Just three months after this world renowned company filed for bankruptcy protection, the Rochester-based firm is now reporting an increased cash balance and improved profitability, but is still facing increasing losses across its businesses.

“During the quarter, we took decisive steps – including filing for Chapter 11 and exiting unprofitable businesses – to accelerate our transformation and emerge in 2013 as a profitable, sustainable business. As a result, during the quarter we saw improved profitability of our Commercial and Consumer business segments”, says Antonio M. Perez, chairman and CEO at Kodak.

The move has forced Kodak to exit unprofitable businesses, such as the digital camera market.
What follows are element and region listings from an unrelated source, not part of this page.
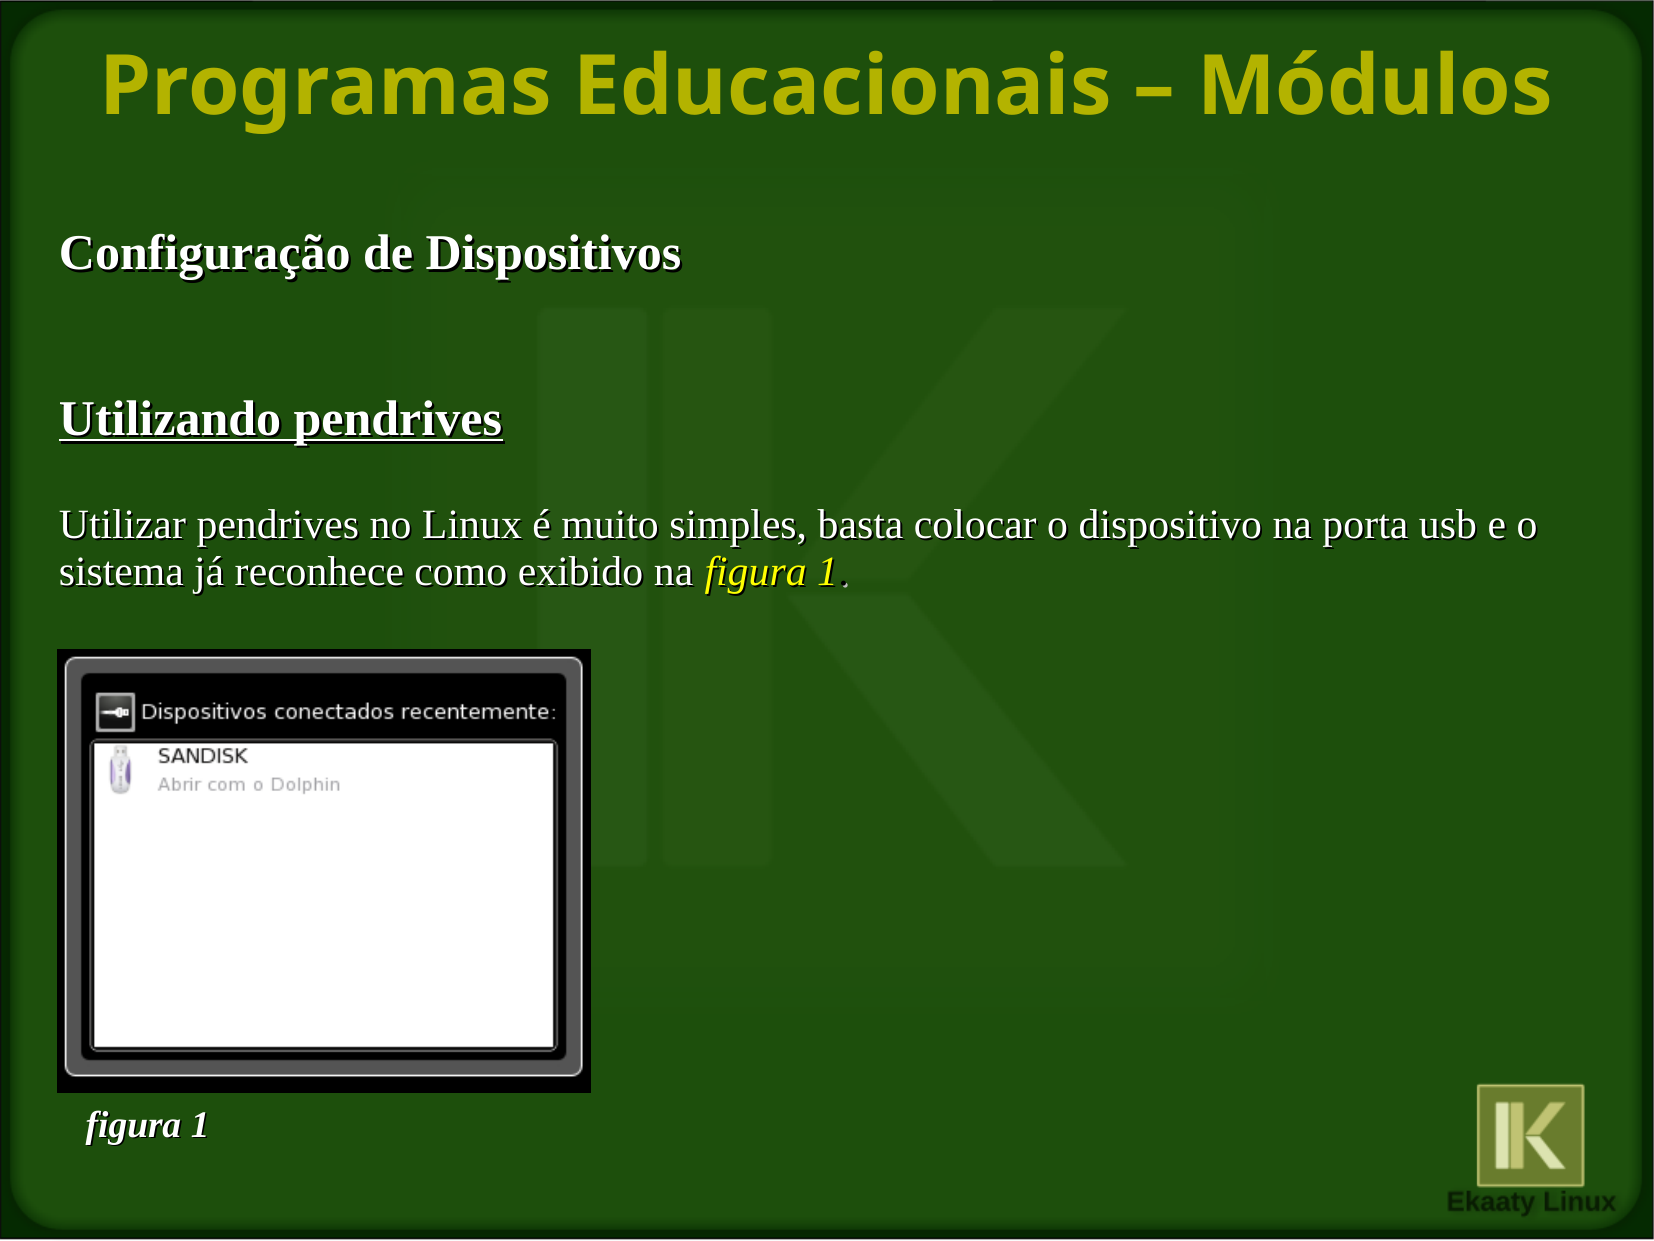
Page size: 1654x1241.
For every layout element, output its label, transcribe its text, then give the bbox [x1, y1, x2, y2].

list Configuração de Dispositivos Utilizando pendrives Utilizar pendrives no Linux é muito simples, basta colocar o dispositivo na porta usb e o sistema já reconhece como exibido na figura 1. [59, 225, 1548, 1028]
title Programas Educacionais – Módulos [38, 16, 1615, 148]
text_box figura 1 [70, 1096, 266, 1167]
picture [0, 0, 1654, 1241]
Now, the firm says that it “will continue to exploit our competitive advantage at the intersection of materials science, digital imaging, and deposition technologies.”

In its latest report, Kodak claims that its liquidity improved in the last quarter with a cash balance of $1.4b, up $500m from year-end 2011. However, that improvement is due to $600m in new financing, the Chapter 11 protection and reduced year-over-year cash usage for continuing operations. Kodak’s revenues declined by 27% to $965m, with the company’s consumer segment posting a loss of $164m. The commercial segment also posted a loss of $64m. In total, Kodak’s losses are at $366m, up from $246m in the prior-year quarter. The positive thing is that Kodak are not giving up, we can just hope that the directors come to their senses and focus on re-working the company to what it once was. Viva la Film!